Federal agencies are rushing out a final volley of executive actions in the last two months of Barack Obama’s presidency, despite warnings from Republicans in Congress and the reality that Donald Trump will have the power to erase much of their handiwork after Jan. 20.

  Politico
Hey, they've been wasting the country's time for their entire existence, why stop them at this point?
Regulations on commodities speculation, air pollution from the oil industry, doctors’ Medicare drug payments and high-skilled immigrant workers are among the rules moving through the pipeline as Obama’s administration grasps at one last chance to cement his legacy.
Because they couldn't have worked on those things eight years ago, I guess.

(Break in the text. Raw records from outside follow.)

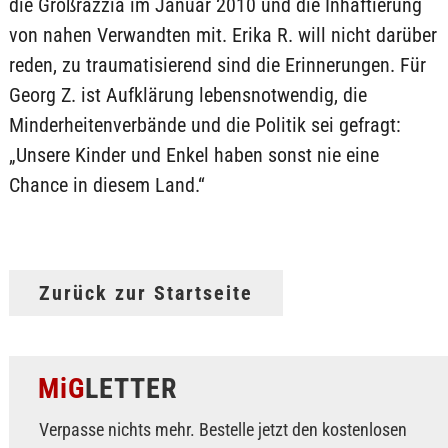
die Großrazzia im Januar 2010 und die Inhaftierung
von nahen Verwandten mit. Erika R. will nicht darüber
reden, zu traumatisierend sind die Erinnerungen. Für
Georg Z. ist Aufklärung lebensnotwendig, die
Minderheitenverbände und die Politik sei gefragt:
„Unsere Kinder und Enkel haben sonst nie eine
Chance in diesem Land.“
Zurück zur Startseite
MiG
LETTER
Verpasse nichts mehr. Bestelle jetzt den kostenlosen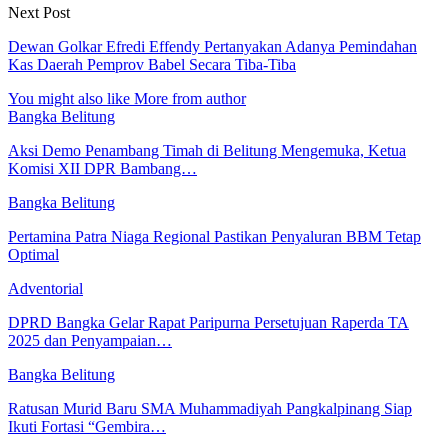
Next Post
Dewan Golkar Efredi Effendy Pertanyakan Adanya Pemindahan
Kas Daerah Pemprov Babel Secara Tiba-Tiba
You might also like
More from author
Bangka Belitung
Aksi Demo Penambang Timah di Belitung Mengemuka, Ketua
Komisi XII DPR Bambang…
Bangka Belitung
Pertamina Patra Niaga Regional Pastikan Penyaluran BBM Tetap
Optimal
Adventorial
DPRD Bangka Gelar Rapat Paripurna Persetujuan Raperda TA
2025 dan Penyampaian…
Bangka Belitung
Ratusan Murid Baru SMA Muhammadiyah Pangkalpinang Siap
Ikuti Fortasi “Gembira…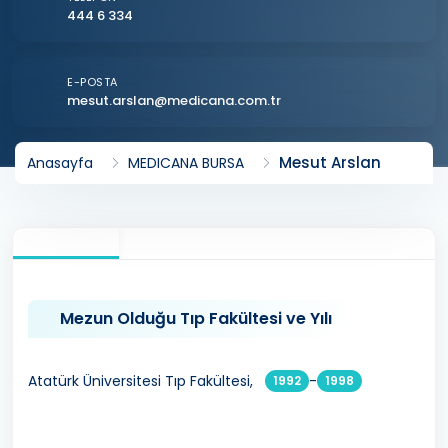
444 6 334
E-POSTA
mesut.arslan@medicana.com.tr
Mesut Arslan
Anasayfa
MEDICANA BURSA
Mezun Olduğu Tıp Fakültesi ve Yılı
Atatürk Üniversitesi Tıp Fakültesi,
-
1992
1998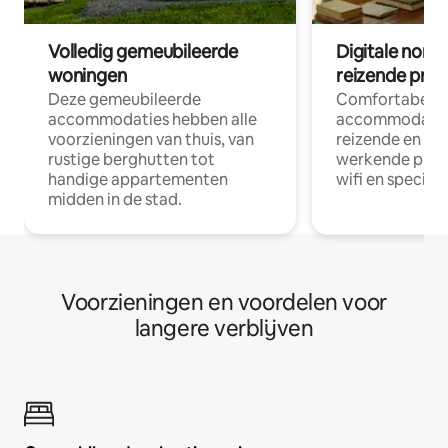
Volledig gemeubileerde
Digitale nom
woningen
reizende prof
Deze gemeubileerde
Comfortabele
accommodaties hebben alle
accommodatie
voorzieningen van thuis, van
reizende en op
rustige berghutten tot
werkende profe
handige appartementen
wifi en special
midden in de stad.
Voorzieningen en voordelen voor
langere verblijven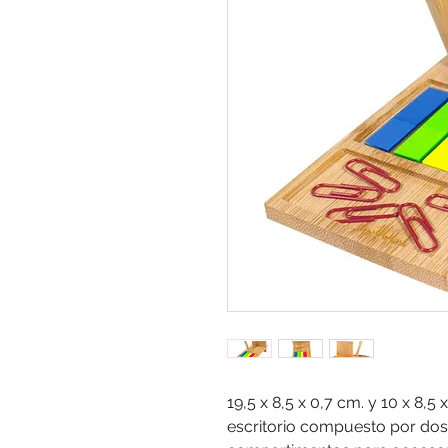
19,5 x 8,5 x 0,7 cm. y 10 x 8,5 
escritorio compuesto por dos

Also moving ahead are negotiations on an investment treaty with China and decisions by the Education Department on whether to offer debt relief to students at defunct for-profit colleges. The Department of Transportation may also go ahead with a ban on cellphone calls on commercial flights and a rule requiring that most freight trains have at least two crew members on duty.
What? A freight train can have only one person on duty?
[T]he Interior Department has failed to release a long-awaited rule to protect streams from coal mining pollution — and indications are it might never issue it.
Now that's the way you handle things. Sit on them.

 ...but hey, do what you want...you will anyway.